:: Text shown ::
◆ ◆ ◆
This article was originally published at The Nerd Cave on January 10, 2014.
Less than one year after it began on January 23rd, 2013 the second volume of Young Avengers has concluded. It was one of the best comics of 2013. In the course of fifteen issues Kieron Gillen, Jamie McKelvie, Mike Norton, Matthew Wilson, and the rest of their team crafted a near perfect comic book; one that is emblematic of both 2013 and the youth of today (I can say this as a one of them). Despite the first issues title, “Style > Substance”, Young Avengers is a comic filled with fully realized characters, engaging layouts and art, and themes that resonate on every page.
McKelvie and Norton’s smooth line work and invigorating page compositions create a sense of excitement that propels the entire series forward. Skimming over the artwork alone is enough to provide the sense of energy that fills this comic. It’s a style that McKelvie refined during his previous partnership with Gillen on the first two volumes of Phonogram. His artistic muscles, having been built up at Image comics, are being flexed here, providing spreads like this:
Spreads like these were not used as occasional gimmicks. They were featured in every issue, functioning as important parts of the stories while challenging readers to think outside of the box (pun intended). Even more standard pages excel at being clearly laid out and infinitely readable. Beyond the interior artwork, the rest of the book’s design helped aide in establishing a youthful tone as well. Credits pages were posted like concert posters or ran like film credits wherever they best fit the book. From cover to letters column, Young Avengers maintained a unique feel that helped to emphasize what the comic was all about.
The Young Avengers themselves were the storytelling vehicles that outlined Gillen and McKelvie’s ideas about youth. Each of them represents a unique piece of the group dynamic. They all fall into clear roles, almost like the five teenagers in the breakfast club, but with super powers. Loki is the scoundrel. Billy and Teddy are everyone’s favorite couple. Miss America is the level headed, no nonsense, ass kicker. Hawkeye (not Hawkguy) is the rich girl. Noh-Varr is the party boy. Yet these roles do not define them. Everyone is a fully realized character with a unique set of needs and wants that conflict with one another. In fact, many of the central struggles of Young Avengers deal with these characters growing beyond the cookie cutter roles they initially inhabit.
◆ ◆ ◆
:: Data for review ::
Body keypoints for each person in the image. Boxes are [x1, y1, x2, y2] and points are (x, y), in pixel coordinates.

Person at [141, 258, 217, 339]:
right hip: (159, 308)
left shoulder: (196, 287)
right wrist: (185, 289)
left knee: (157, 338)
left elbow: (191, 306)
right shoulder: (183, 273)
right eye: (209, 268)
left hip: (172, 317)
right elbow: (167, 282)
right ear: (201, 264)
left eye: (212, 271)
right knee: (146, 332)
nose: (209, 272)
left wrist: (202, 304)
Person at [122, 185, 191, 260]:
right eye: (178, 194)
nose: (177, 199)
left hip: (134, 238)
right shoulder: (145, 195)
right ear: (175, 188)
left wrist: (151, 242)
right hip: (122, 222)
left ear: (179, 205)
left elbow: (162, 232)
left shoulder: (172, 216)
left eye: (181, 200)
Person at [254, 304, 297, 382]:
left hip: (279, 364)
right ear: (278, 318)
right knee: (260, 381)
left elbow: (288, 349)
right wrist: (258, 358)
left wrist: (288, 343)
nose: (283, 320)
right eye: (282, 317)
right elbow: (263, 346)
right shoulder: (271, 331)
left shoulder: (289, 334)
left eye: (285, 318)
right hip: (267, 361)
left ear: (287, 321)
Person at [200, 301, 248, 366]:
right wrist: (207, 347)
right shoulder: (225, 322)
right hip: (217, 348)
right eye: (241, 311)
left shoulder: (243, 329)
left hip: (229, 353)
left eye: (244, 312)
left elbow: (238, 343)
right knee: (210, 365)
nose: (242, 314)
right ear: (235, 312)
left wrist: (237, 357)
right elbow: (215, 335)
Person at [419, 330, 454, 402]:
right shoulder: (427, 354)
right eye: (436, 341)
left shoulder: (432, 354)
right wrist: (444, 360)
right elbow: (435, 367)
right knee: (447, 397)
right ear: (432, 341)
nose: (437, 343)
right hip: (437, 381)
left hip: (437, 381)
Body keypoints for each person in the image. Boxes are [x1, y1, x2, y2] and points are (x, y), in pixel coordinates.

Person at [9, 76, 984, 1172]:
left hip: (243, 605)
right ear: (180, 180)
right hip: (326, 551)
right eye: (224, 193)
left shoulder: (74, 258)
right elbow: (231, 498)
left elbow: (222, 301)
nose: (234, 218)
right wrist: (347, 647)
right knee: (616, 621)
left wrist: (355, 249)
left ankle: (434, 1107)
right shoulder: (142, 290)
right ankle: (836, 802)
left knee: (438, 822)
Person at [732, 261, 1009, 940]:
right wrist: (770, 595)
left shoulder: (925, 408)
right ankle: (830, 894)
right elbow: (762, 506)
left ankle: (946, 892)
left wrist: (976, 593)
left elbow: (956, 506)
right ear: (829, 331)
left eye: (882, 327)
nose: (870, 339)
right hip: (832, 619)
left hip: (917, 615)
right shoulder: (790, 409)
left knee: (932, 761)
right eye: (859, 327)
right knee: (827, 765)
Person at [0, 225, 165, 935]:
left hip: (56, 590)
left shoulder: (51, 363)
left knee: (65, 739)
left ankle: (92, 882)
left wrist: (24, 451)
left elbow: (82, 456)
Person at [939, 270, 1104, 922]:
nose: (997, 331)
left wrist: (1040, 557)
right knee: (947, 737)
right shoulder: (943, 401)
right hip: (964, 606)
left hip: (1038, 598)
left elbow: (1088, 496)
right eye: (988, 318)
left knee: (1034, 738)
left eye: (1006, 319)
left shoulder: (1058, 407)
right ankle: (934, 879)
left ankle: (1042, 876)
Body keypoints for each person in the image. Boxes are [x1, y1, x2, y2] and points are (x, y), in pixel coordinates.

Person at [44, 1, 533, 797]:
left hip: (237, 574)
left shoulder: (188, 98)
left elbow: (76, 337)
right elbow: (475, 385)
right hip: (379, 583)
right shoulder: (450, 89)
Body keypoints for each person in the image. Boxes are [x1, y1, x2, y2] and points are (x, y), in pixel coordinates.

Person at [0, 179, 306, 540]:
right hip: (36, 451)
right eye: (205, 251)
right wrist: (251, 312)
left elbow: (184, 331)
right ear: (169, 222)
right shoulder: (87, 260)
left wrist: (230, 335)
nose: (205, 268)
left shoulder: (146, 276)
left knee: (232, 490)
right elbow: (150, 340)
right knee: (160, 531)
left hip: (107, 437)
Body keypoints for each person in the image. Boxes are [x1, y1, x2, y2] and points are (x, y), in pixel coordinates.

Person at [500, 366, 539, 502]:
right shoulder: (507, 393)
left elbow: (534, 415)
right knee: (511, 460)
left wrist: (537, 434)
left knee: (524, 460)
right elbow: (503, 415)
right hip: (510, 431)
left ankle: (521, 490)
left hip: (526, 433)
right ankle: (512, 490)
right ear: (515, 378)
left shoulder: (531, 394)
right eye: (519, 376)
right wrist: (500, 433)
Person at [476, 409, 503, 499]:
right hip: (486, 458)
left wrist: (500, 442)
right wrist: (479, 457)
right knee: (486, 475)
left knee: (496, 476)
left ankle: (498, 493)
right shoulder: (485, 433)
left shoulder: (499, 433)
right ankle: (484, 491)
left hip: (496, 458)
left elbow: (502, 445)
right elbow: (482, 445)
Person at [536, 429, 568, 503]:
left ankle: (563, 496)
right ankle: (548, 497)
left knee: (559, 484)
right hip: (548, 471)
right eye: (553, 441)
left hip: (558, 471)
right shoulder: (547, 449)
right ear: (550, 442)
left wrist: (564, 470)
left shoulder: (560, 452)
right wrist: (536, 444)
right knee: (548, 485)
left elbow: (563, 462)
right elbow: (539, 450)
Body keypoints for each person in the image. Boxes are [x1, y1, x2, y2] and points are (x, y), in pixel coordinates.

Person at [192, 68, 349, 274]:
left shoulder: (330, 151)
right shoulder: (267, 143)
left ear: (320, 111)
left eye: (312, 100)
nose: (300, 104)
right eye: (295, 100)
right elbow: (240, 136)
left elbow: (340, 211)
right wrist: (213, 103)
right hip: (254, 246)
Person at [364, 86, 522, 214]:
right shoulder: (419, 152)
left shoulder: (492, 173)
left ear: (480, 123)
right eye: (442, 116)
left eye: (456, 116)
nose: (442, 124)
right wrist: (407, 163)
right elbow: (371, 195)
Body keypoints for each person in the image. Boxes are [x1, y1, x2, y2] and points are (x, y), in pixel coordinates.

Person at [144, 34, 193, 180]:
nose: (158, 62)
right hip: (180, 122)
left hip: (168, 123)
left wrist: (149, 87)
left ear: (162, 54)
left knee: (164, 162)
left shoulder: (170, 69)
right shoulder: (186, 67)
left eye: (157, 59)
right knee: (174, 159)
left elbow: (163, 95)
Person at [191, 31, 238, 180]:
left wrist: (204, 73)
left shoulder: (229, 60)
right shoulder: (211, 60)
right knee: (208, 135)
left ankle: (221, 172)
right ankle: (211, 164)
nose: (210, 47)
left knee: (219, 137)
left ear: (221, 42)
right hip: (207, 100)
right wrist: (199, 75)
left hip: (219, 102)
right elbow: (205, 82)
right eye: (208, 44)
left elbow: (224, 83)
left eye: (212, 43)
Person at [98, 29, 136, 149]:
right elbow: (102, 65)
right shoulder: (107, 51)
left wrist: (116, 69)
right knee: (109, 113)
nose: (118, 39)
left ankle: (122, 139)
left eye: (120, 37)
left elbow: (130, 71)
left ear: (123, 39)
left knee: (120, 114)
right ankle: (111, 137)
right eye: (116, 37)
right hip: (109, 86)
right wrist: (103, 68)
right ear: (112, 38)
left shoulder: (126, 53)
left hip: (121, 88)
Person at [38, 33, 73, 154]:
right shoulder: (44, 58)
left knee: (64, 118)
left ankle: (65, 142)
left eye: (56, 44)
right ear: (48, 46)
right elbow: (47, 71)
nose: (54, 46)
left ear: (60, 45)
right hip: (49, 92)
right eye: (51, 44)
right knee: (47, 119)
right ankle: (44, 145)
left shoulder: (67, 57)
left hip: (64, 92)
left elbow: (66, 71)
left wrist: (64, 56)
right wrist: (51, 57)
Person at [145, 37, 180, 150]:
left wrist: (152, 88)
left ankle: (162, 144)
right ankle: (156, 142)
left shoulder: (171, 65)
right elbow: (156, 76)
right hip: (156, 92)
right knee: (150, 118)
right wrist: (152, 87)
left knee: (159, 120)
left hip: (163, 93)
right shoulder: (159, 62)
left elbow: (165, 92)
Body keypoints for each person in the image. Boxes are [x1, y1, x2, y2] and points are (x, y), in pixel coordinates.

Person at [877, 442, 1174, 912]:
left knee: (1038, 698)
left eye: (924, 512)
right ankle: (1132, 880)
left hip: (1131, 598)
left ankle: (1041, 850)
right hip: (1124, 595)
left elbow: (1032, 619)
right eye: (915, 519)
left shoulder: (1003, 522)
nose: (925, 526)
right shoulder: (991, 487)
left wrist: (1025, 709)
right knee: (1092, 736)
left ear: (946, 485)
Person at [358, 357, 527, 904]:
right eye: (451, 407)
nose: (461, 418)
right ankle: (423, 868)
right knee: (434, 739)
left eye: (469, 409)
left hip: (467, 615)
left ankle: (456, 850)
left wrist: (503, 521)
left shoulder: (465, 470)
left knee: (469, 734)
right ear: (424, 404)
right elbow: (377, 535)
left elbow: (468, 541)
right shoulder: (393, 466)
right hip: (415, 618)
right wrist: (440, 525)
◆ ◆ ◆
:: Problems to solve ::
A – In the Young Avengers review, reproduce the passage from "The Young Avengers" to "they initially inhabit.", changing "the scoundrel" to "the trickster".
B – Based on the Young Avengers review, answer yes or no to each statement and quote the words that decide it: (i) The second volume of Young Avengers ran for fifteen issues. (ii) The comic's spreads were used only as occasional gimmicks. (iii) Noh-Varr is cast as the rich girl of the group.

:: Answer list ::
A –
The Young Avengers themselves were the storytelling vehicles that outlined Gillen and McKelvie’s ideas about youth. Each of them represents a unique piece of the group dynamic. They all fall into clear roles, almost like the five teenagers in the breakfast club, but with super powers. Loki is the trickster. Billy and Teddy are everyone’s favorite couple. Miss America is the level headed, no nonsense, ass kicker. Hawkeye (not Hawkguy) is the rich girl. Noh-Varr is the party boy. Yet these roles do not define them. Everyone is a fully realized character with a unique set of needs and wants that conflict with one another. In fact, many of the central struggles of Young Avengers deal with these characters growing beyond the cookie cutter roles they initially inhabit.

B –
(i) Yes: "In the course of fifteen issues"
(ii) No: "Spreads like these were not used as occasional gimmicks."
(iii) No: "Hawkeye (not Hawkguy) is the rich girl. Noh-Varr is the party boy."